> [Consignes]
A: D'après la discussion sur la connexion à Facebook, quel message reçoit RSG83 en tentant de se connecter à Facebook depuis son iPhone ?
B: Recopiez le passage de la discussion sur la connexion à Facebook situé entre « # Problème connection » et « RSG83 (19 Juin 2010) », ces deux extrémités comprises.
C: Poursuivez la discussion sur la connexion à Facebook à partir de l'endroit où elle s'interrompt.

# Problème connection Facebook sur mon iPhone



## RSG83 (17 Juin 2010)

Bonjour a tous! Je suis un ptit nouvo ici et un nouvel utilisateur d' iPhone . Voilà le fond de mon problème c est que je n arrive pas a me connecter a Facebook ainsi que msn via les applications gratuites telecharge sur le Apple store via iTunes. Pourtant je suis a même de naviguer sur le net, d' ailleur je poste ici ce message depuis mon iPhone . Voilà si une âme charitable avait la bienveillance de me donner la solution a mon problème merci d' avance!!!


----------



## RSG83 (19 Juin 2010)

Personne n a d' idée ? Lorsque je tente de me logger depuis mon iPhone sur facebook j ai le message connection impossible réessayer ultérieurement .


----------



## cameleone (19 Juin 2010)

> [Données]

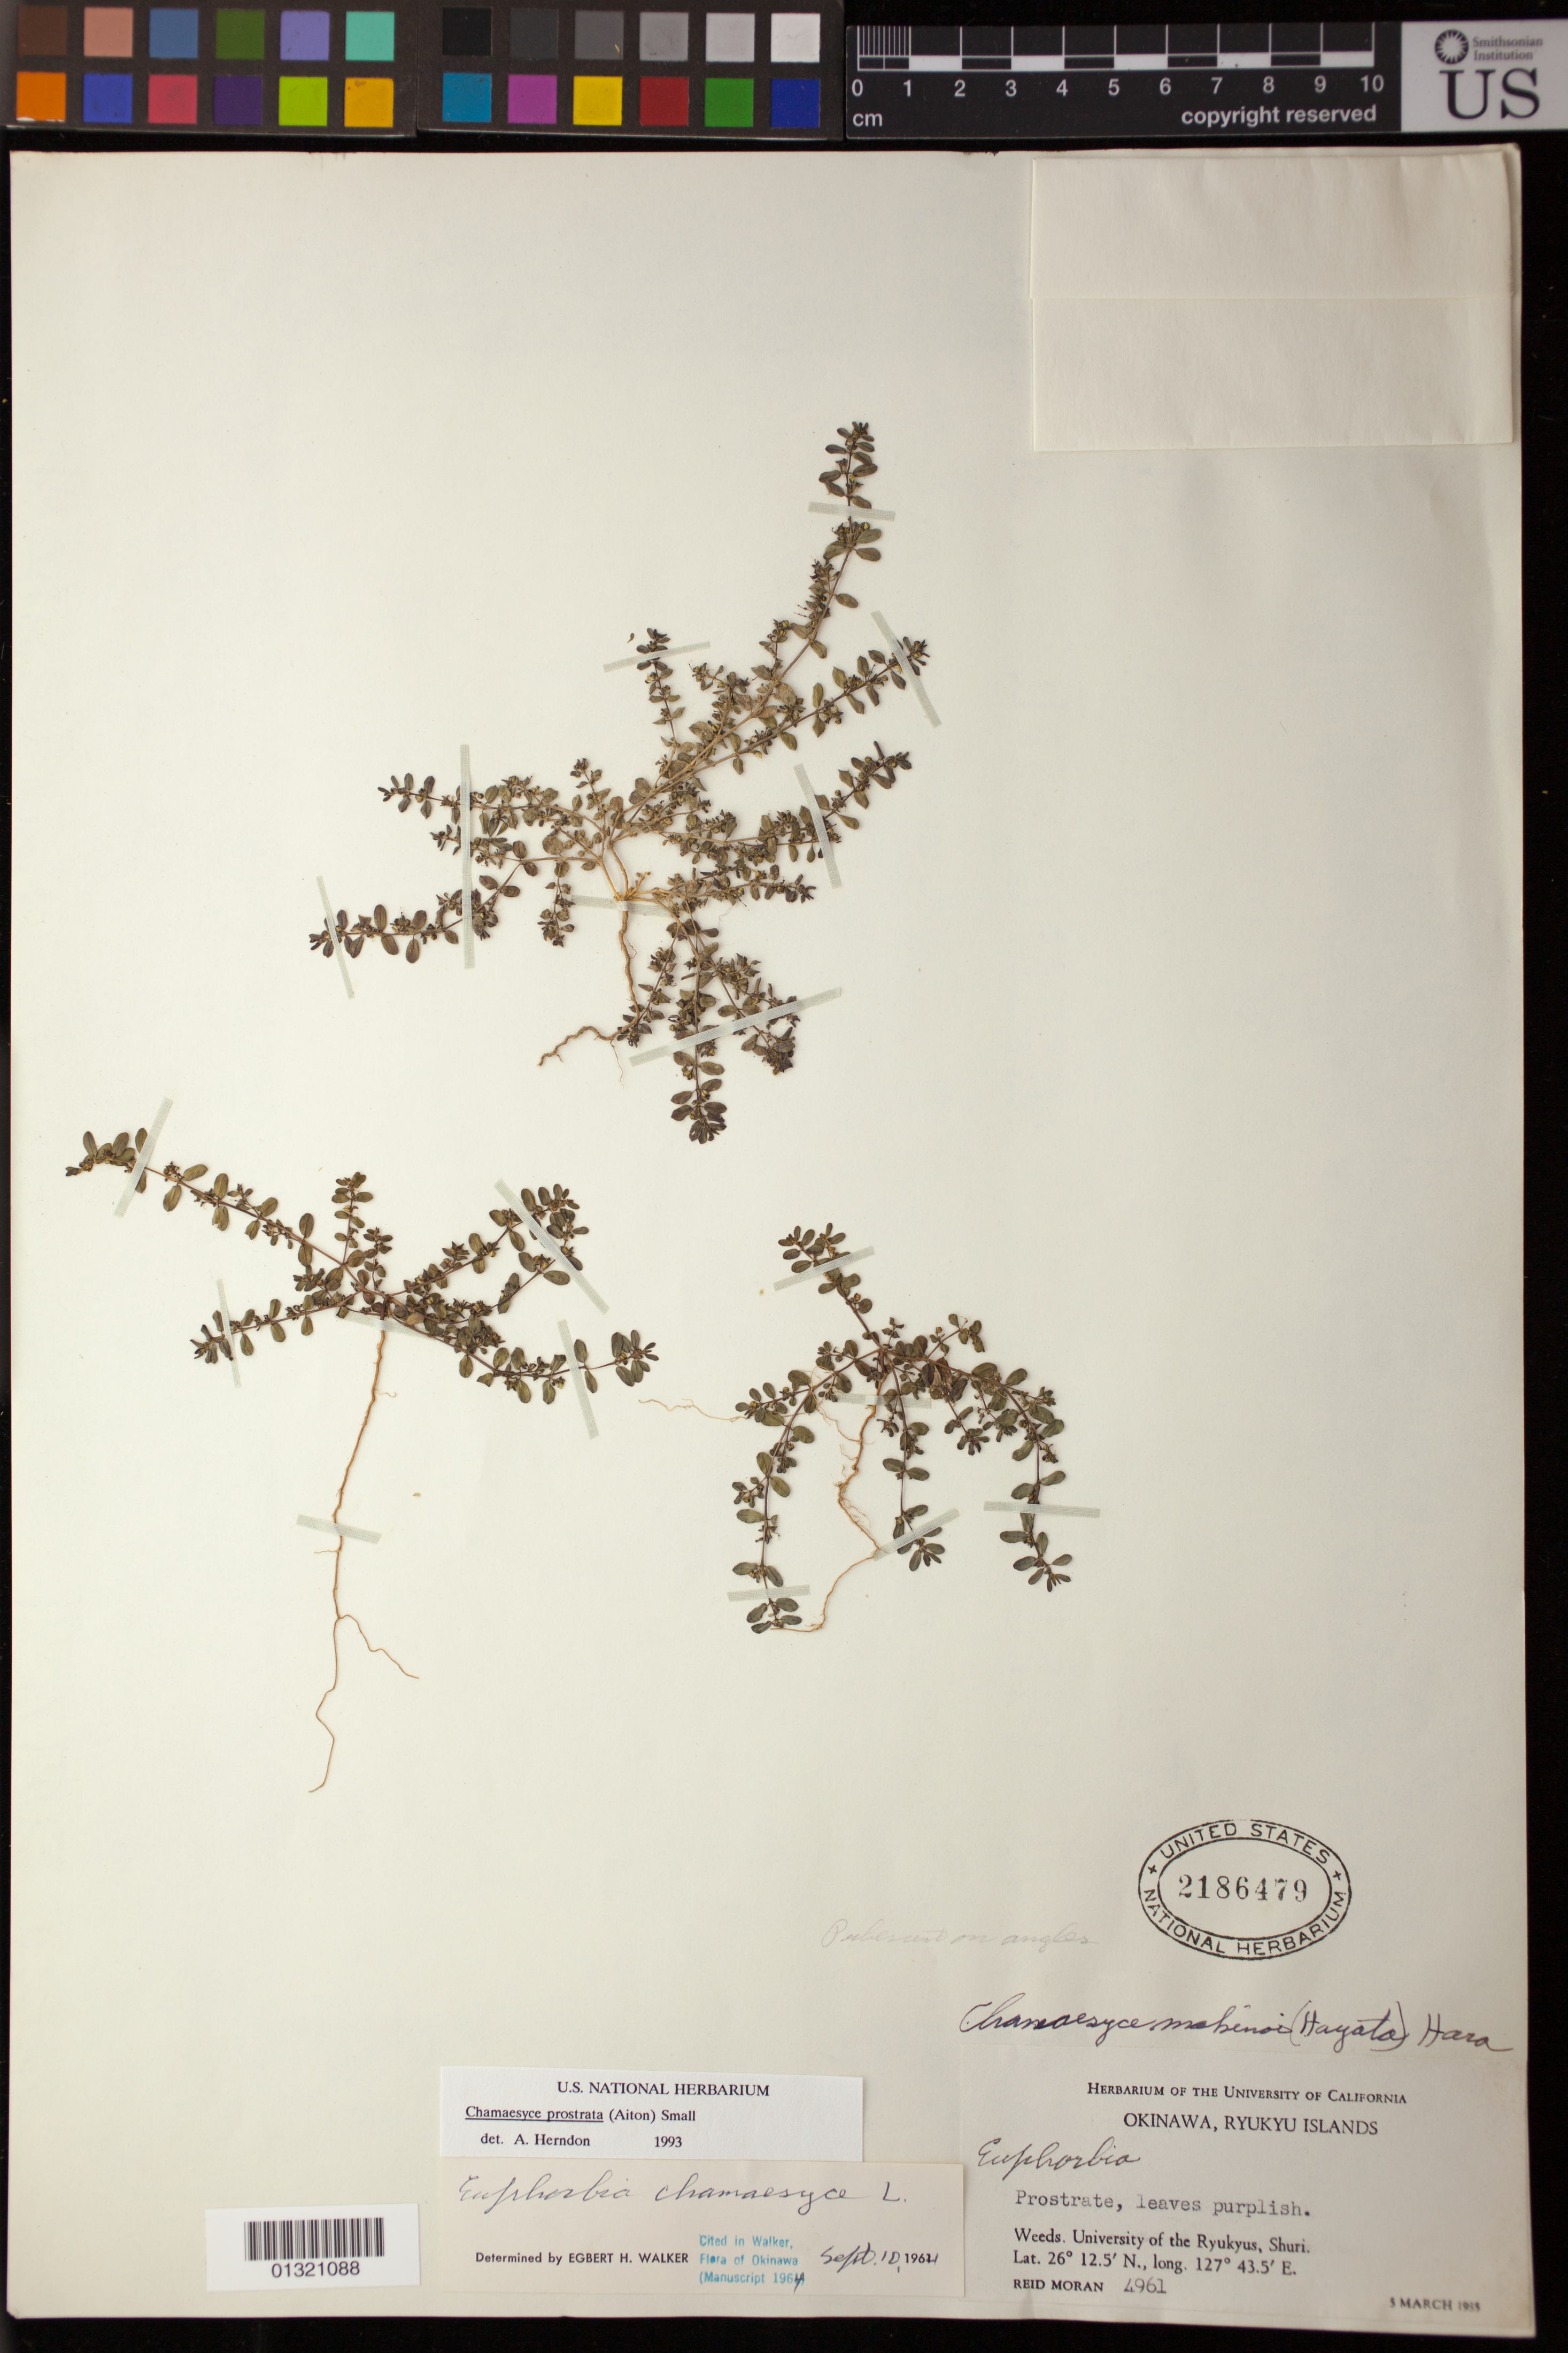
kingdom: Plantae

* * *

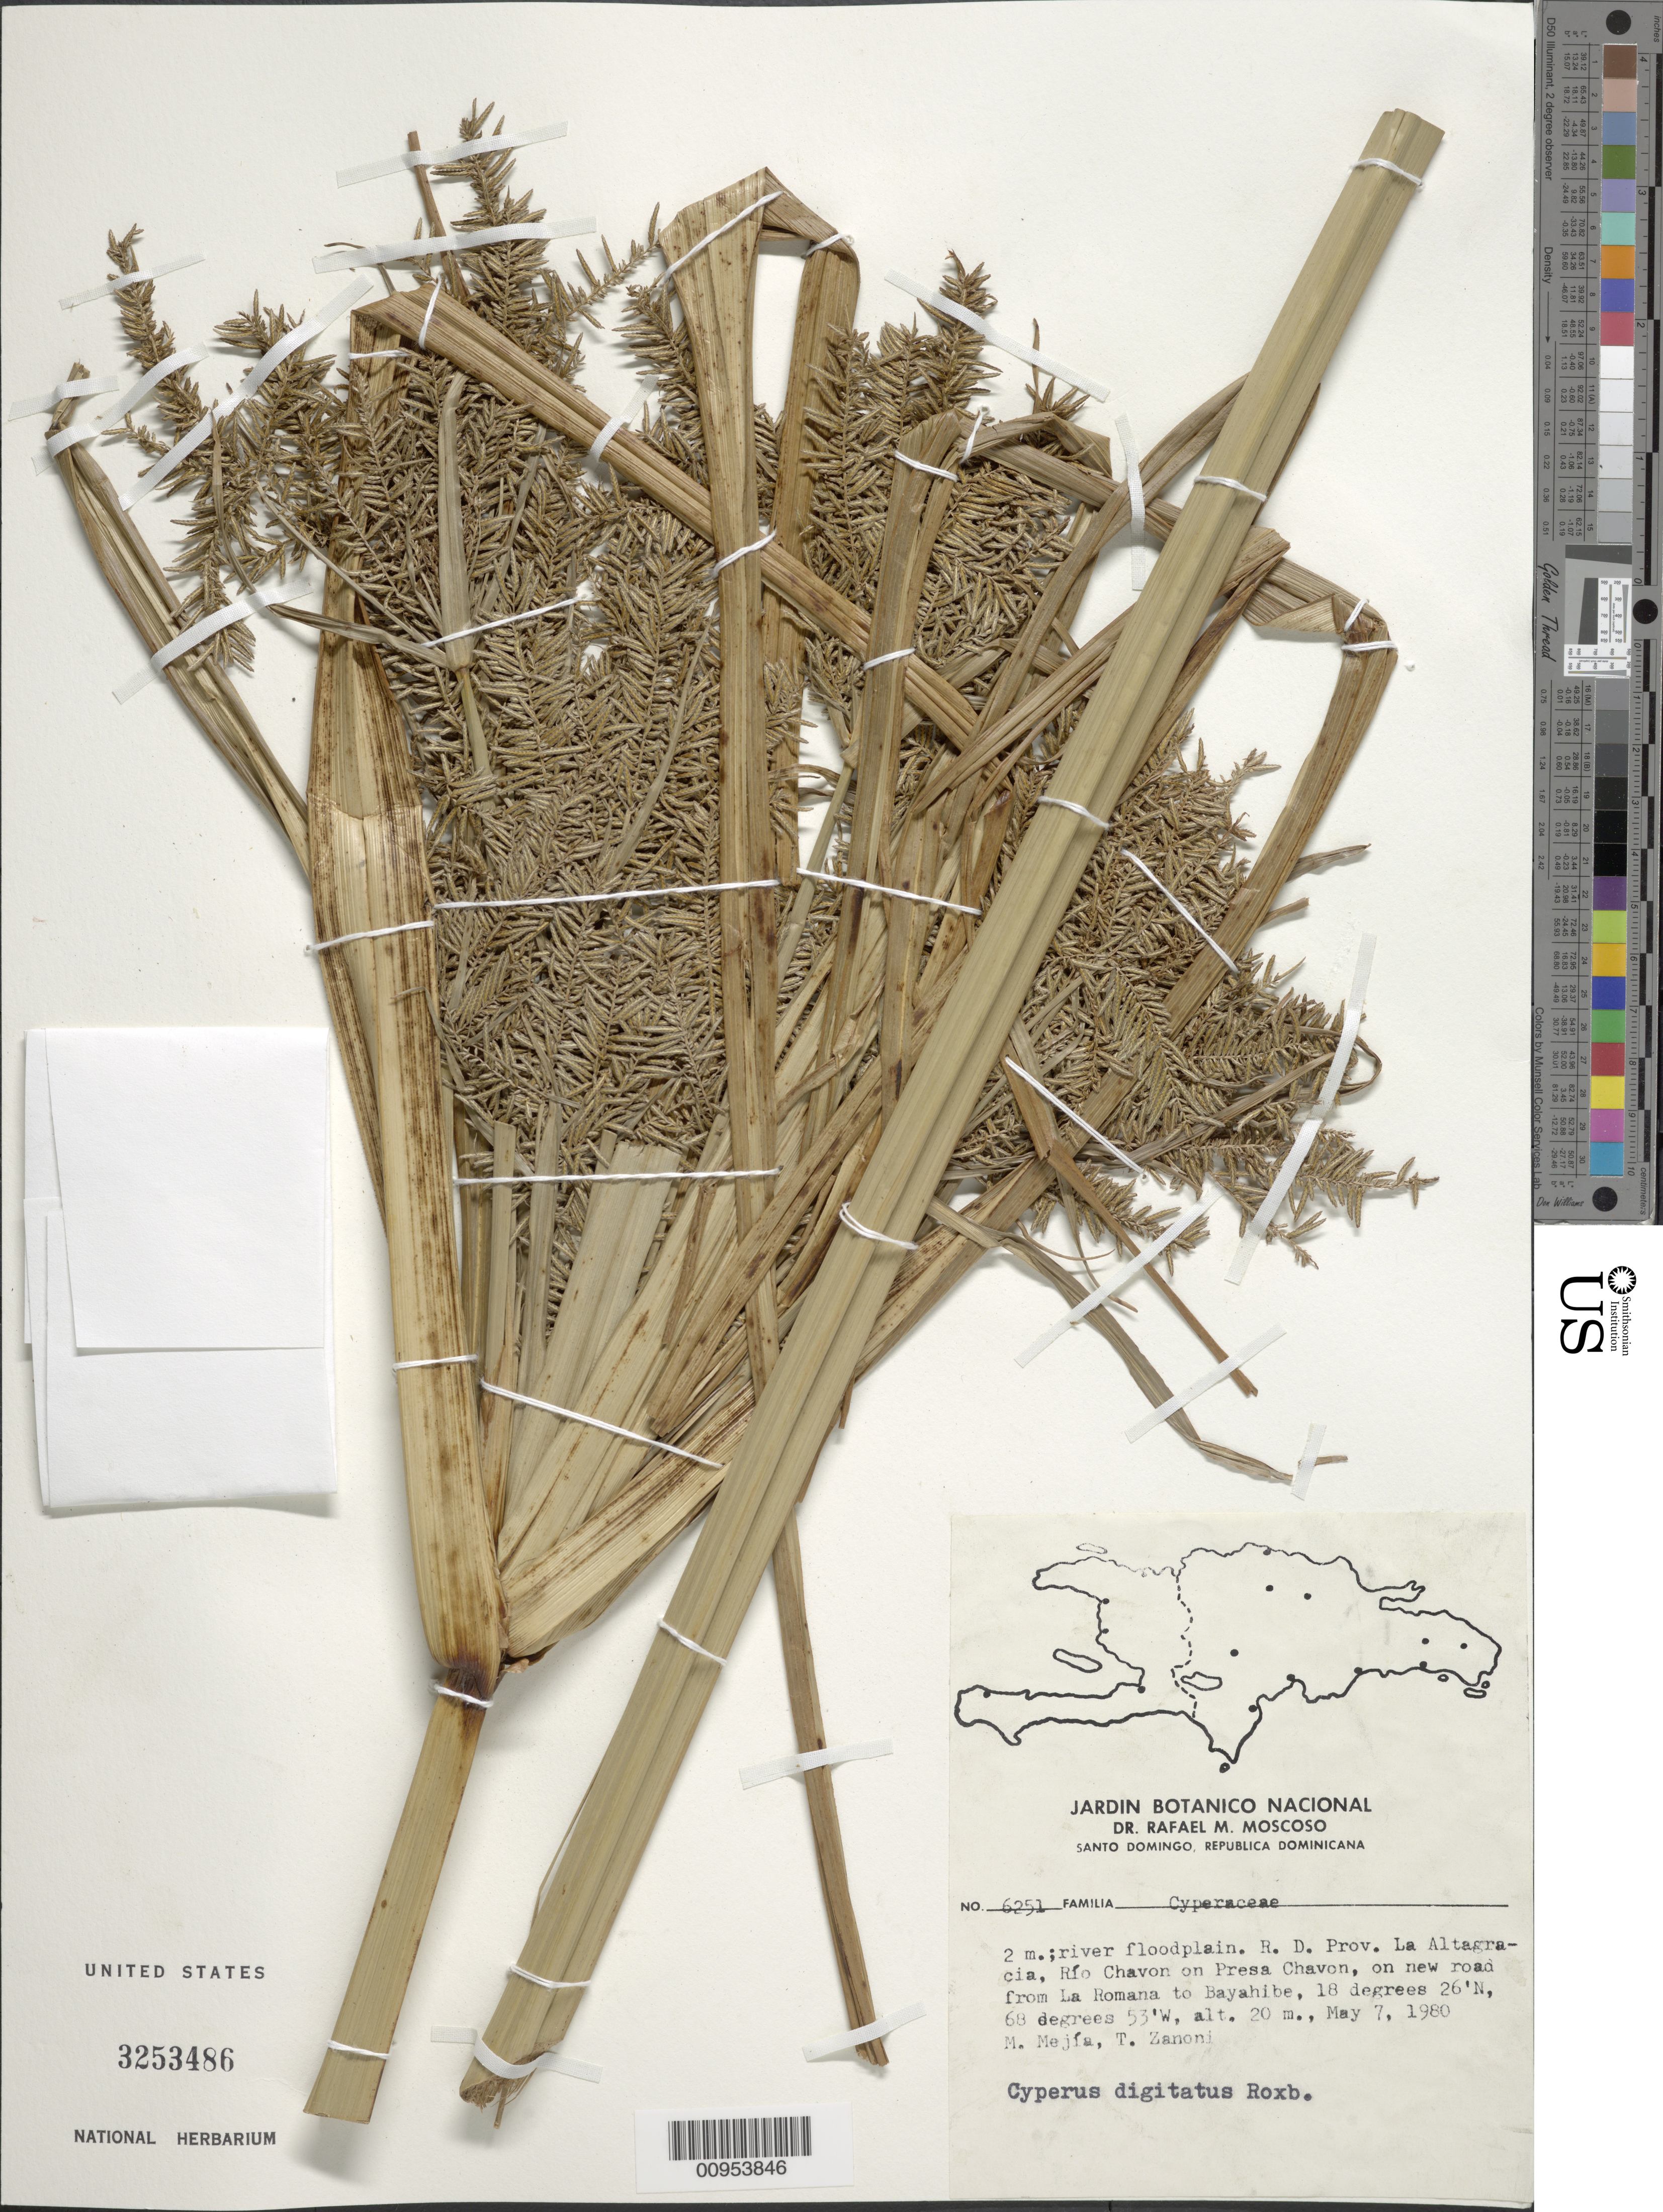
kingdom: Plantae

> [Corrigé des exercices]
A: Le message « connection impossible réessayer ultérieurement ».

B:
# Problème connection Facebook sur mon iPhone



## RSG83 (17 Juin 2010)

Bonjour a tous! Je suis un ptit nouvo ici et un nouvel utilisateur d' iPhone . Voilà le fond de mon problème c est que je n arrive pas a me connecter a Facebook ainsi que msn via les applications gratuites telecharge sur le Apple store via iTunes. Pourtant je suis a même de naviguer sur le net, d' ailleur je poste ici ce message depuis mon iPhone . Voilà si une âme charitable avait la bienveillance de me donner la solution a mon problème merci d' avance!!!


----------



## RSG83 (19 Juin 2010)

C:
Salut !

Comment te connectes-tu : wifi, 3G ? Quel fournisseur d'accès, quel opérateur ?


----------



## RSG83 (24 Juin 2010)

Salut alors je suis chez bouygues et que ce soit en 3G ou en edge j ai le même résultat c est a dire un message connection impossible réessayer plus tard . Idem pour msn et pour app store pourtant j ai telecharge et transférer les bonnes applications depuis iTunes sur mon pc vers mon iPhone. Merci


----------



## kouji (11 Octobre 2011)

J'ai exactement le même problème! "Une erreur s'est produite. Veuillez réessayer"
En Wi-fi ça marche mais pas en 3G.
J'avais l'espoir que ça marcherait avec la nouvelle version mais en fait non, même problème.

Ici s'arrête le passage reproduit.